**Assignment**.
Retype the records exactly, with nothing added or dropped.

**Supplied data**.
══════════
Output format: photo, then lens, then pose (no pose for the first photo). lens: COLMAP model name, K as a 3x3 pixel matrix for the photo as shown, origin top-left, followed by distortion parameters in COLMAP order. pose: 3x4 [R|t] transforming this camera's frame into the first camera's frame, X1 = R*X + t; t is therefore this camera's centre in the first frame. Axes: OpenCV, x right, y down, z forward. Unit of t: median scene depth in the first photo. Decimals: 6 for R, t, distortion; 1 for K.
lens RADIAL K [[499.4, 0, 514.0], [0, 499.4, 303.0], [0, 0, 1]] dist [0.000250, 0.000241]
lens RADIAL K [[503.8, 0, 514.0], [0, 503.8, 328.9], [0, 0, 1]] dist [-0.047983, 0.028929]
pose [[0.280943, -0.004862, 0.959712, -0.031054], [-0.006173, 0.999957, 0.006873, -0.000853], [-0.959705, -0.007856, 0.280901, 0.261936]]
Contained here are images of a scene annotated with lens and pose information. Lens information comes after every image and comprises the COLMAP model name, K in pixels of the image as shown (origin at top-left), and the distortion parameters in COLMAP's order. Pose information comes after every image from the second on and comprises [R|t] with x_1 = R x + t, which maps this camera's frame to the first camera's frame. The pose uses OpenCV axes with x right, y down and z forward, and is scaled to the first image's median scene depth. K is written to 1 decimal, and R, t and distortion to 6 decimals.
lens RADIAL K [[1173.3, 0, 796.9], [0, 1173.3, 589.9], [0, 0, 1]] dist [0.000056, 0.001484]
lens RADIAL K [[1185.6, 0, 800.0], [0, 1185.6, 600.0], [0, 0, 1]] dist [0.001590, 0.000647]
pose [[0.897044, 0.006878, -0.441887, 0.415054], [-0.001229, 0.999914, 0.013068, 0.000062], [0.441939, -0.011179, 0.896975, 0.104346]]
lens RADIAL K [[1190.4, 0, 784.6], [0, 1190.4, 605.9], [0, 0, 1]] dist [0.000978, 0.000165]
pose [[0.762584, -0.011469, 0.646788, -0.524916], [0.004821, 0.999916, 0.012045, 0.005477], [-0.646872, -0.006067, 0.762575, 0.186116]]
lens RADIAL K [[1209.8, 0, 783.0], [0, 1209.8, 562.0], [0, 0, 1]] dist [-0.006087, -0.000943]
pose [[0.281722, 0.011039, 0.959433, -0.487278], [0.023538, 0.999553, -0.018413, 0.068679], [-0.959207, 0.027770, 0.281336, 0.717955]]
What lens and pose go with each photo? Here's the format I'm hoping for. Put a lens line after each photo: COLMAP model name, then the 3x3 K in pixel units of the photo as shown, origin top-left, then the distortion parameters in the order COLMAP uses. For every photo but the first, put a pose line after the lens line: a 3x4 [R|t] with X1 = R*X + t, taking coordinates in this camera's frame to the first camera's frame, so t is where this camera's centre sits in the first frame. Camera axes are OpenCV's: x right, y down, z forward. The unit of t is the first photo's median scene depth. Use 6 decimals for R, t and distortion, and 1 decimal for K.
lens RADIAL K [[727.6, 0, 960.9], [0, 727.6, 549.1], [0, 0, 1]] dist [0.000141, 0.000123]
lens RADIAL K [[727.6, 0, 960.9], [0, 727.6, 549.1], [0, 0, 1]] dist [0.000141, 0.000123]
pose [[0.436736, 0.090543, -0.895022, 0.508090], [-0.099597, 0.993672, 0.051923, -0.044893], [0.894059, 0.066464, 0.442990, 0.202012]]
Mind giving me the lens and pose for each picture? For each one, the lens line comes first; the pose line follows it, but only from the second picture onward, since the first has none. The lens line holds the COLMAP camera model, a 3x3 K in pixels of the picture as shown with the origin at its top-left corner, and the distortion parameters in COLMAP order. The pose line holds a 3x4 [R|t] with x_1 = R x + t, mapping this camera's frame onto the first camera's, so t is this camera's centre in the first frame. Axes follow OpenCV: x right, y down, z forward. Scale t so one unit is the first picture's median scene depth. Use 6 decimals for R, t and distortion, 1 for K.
══════════
**Your response**.
Output format: photo, then lens, then pose (no pose for the first photo). lens: COLMAP model name, K as a 3x3 pixel matrix for the photo as shown, origin top-left, followed by distortion parameters in COLMAP order. pose: 3x4 [R|t] transforming this camera's frame into the first camera's frame, X1 = R*X + t; t is therefore this camera's centre in the first frame. Axes: OpenCV, x right, y down, z forward. Unit of t: median scene depth in the first photo. Decimals: 6 for R, t, distortion; 1 for K.
lens RADIAL K [[499.4, 0, 514.0], [0, 499.4, 303.0], [0, 0, 1]] dist [0.000250, 0.000241]
lens RADIAL K [[503.8, 0, 514.0], [0, 503.8, 328.9], [0, 0, 1]] dist [-0.047983, 0.028929]
pose [[0.280943, -0.004862, 0.959712, -0.031054], [-0.006173, 0.999957, 0.006873, -0.000853], [-0.959705, -0.007856, 0.280901, 0.261936]]
Contained here are images of a scene annotated with lens and pose information. Lens information comes after every image and comprises the COLMAP model name, K in pixels of the image as shown (origin at top-left), and the distortion parameters in COLMAP's order. Pose information comes after every image from the second on and comprises [R|t] with x_1 = R x + t, which maps this camera's frame to the first camera's frame. The pose uses OpenCV axes with x right, y down and z forward, and is scaled to the first image's median scene depth. K is written to 1 decimal, and R, t and distortion to 6 decimals.
lens RADIAL K [[1173.3, 0, 796.9], [0, 1173.3, 589.9], [0, 0, 1]] dist [0.000056, 0.001484]
lens RADIAL K [[1185.6, 0, 800.0], [0, 1185.6, 600.0], [0, 0, 1]] dist [0.001590, 0.000647]
pose [[0.897044, 0.006878, -0.441887, 0.415054], [-0.001229, 0.999914, 0.013068, 0.000062], [0.441939, -0.011179, 0.896975, 0.104346]]
lens RADIAL K [[1190.4, 0, 784.6], [0, 1190.4, 605.9], [0, 0, 1]] dist [0.000978, 0.000165]
pose [[0.762584, -0.011469, 0.646788, -0.524916], [0.004821, 0.999916, 0.012045, 0.005477], [-0.646872, -0.006067, 0.762575, 0.186116]]
lens RADIAL K [[1209.8, 0, 783.0], [0, 1209.8, 562.0], [0, 0, 1]] dist [-0.006087, -0.000943]
pose [[0.281722, 0.011039, 0.959433, -0.487278], [0.023538, 0.999553, -0.018413, 0.068679], [-0.959207, 0.027770, 0.281336, 0.717955]]
What lens and pose go with each photo? Here's the format I'm hoping for. Put a lens line after each photo: COLMAP model name, then the 3x3 K in pixel units of the photo as shown, origin top-left, then the distortion parameters in the order COLMAP uses. For every photo but the first, put a pose line after the lens line: a 3x4 [R|t] with X1 = R*X + t, taking coordinates in this camera's frame to the first camera's frame, so t is where this camera's centre sits in the first frame. Camera axes are OpenCV's: x right, y down, z forward. The unit of t is the first photo's median scene depth. Use 6 decimals for R, t and distortion, and 1 decimal for K.
lens RADIAL K [[727.6, 0, 960.9], [0, 727.6, 549.1], [0, 0, 1]] dist [0.000141, 0.000123]
lens RADIAL K [[727.6, 0, 960.9], [0, 727.6, 549.1], [0, 0, 1]] dist [0.000141, 0.000123]
pose [[0.436736, 0.090543, -0.895022, 0.508090], [-0.099597, 0.993672, 0.051923, -0.044893], [0.894059, 0.066464, 0.442990, 0.202012]]
Mind giving me the lens and pose for each picture? For each one, the lens line comes first; the pose line follows it, but only from the second picture onward, since the first has none. The lens line holds the COLMAP camera model, a 3x3 K in pixels of the picture as shown with the origin at its top-left corner, and the distortion parameters in COLMAP order. The pose line holds a 3x4 [R|t] with x_1 = R x + t, mapping this camera's frame onto the first camera's, so t is this camera's centre in the first frame. Axes follow OpenCV: x right, y down, z forward. Scale t so one unit is the first picture's median scene depth. Use 6 decimals for R, t and distortion, 1 for K.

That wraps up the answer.